Thankyou Emz-hope your day is blinging great thus far


----------



## Emstarz (May 20, 2008)

It has been lovely thanks - think all the sparkles are going to my head though!


----------



## Natik (Mar 9, 2008)

gorgous kittens  i bet u are so proud


----------



## Guest (Jun 10, 2008)

GORGEOUS,just love darlas vampire impression brilliant names,love angel!


----------



## Kay73 (Mar 26, 2008)

Absolutely gorgeous.....


----------



## Debbie (Nov 10, 2007)

Oh no you're at it again - just so scrummy - all of them


----------



## colliemerles (Nov 2, 2007)

stunning ,gorgeous,, beautiful,,,,,,,,,,,,,,,,,,,,,,,,,,


----------



## Saynamore (Feb 28, 2008)

Siamese Kelly said:


> Another quickie as they wouldn't have retained their "Angel" halo's
> 
> 
> 
> ...


 ok I'm puzzled now, what does FW mean??? lol C.x.


----------



## Siamese Kelly (Jan 6, 2008)

Foreign WhiteSorry i forget-i get so excited


----------



## Saynamore (Feb 28, 2008)

Does that mean they are pure white?, or is there another colour in there. I'm confused now cos I thought they were all like colourpoints


----------



## Siamese Kelly (Jan 6, 2008)

Yes it does but they carry other colors-we think Angel carries Seal-don't quote me just on that but it's looking that way


----------



## thedog (Jan 4, 2008)

Love the pics of the babies!! I've wanted a Siamese for so long i think they are gorgeous cats. Maybe one day i'll convince OH about getting one!!!!


----------



## Angeli (Jun 2, 2008)

Gorgeous babies, I just love those huge ears 

How on earth do you tell them apart as to me they all look the same


----------



## catzndogz (Mar 12, 2008)

wow such beautifull kittens. bet you are so proud of them


----------



## Selk67U2 (May 5, 2008)

*Oh wow Kelly, they are coming on fab arn't they. They are just so sweet.*


----------



## xxSaffronxx (Apr 2, 2008)

OMG Kel they look gorgeous! They are really starting to take shape now bless em! Lil monkeys i bet!


----------



## may (Nov 2, 2007)

WoW!!!!!! they are a bit special Kelly 
Very lovely babies but with parents like they have what would you expect eh!


----------



## Siamese Kelly (Jan 6, 2008)

may said:


> WoW!!!!!! they are a bit special Kelly
> Very lovely babies but with parents like they have what would you expect eh!

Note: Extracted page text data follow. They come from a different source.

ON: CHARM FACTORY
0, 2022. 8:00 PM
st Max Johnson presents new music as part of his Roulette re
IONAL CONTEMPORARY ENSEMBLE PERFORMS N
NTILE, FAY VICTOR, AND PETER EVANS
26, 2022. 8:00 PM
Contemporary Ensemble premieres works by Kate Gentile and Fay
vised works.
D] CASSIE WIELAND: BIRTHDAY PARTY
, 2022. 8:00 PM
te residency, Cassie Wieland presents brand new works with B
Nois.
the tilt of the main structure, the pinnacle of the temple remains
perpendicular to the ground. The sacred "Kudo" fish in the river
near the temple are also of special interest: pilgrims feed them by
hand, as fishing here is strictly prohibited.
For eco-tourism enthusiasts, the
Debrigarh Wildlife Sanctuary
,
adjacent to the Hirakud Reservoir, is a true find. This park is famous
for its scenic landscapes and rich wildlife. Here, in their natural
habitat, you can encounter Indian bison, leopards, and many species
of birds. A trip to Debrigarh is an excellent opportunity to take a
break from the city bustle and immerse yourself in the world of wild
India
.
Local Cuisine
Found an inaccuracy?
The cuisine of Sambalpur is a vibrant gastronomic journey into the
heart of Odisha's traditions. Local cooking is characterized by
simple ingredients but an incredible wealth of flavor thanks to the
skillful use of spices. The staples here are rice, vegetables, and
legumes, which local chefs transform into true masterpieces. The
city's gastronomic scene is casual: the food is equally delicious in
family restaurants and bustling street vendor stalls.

Exactly As for telling them apart-it's easier now-their a bit older and spending as much time with them all means you really get to know each ones little character traits-who's trouble,instigator etc but i love this age as the fun really does start and i can't wait When i start posting even more dribble than usual-you'll know it's down to the inhaling of too much litter messThankyou everyone-i keep saying this but it's true-it's wonderful when others can see how gorgeous your kitts are and you all know thats it-i'll be posting pics non stop


----------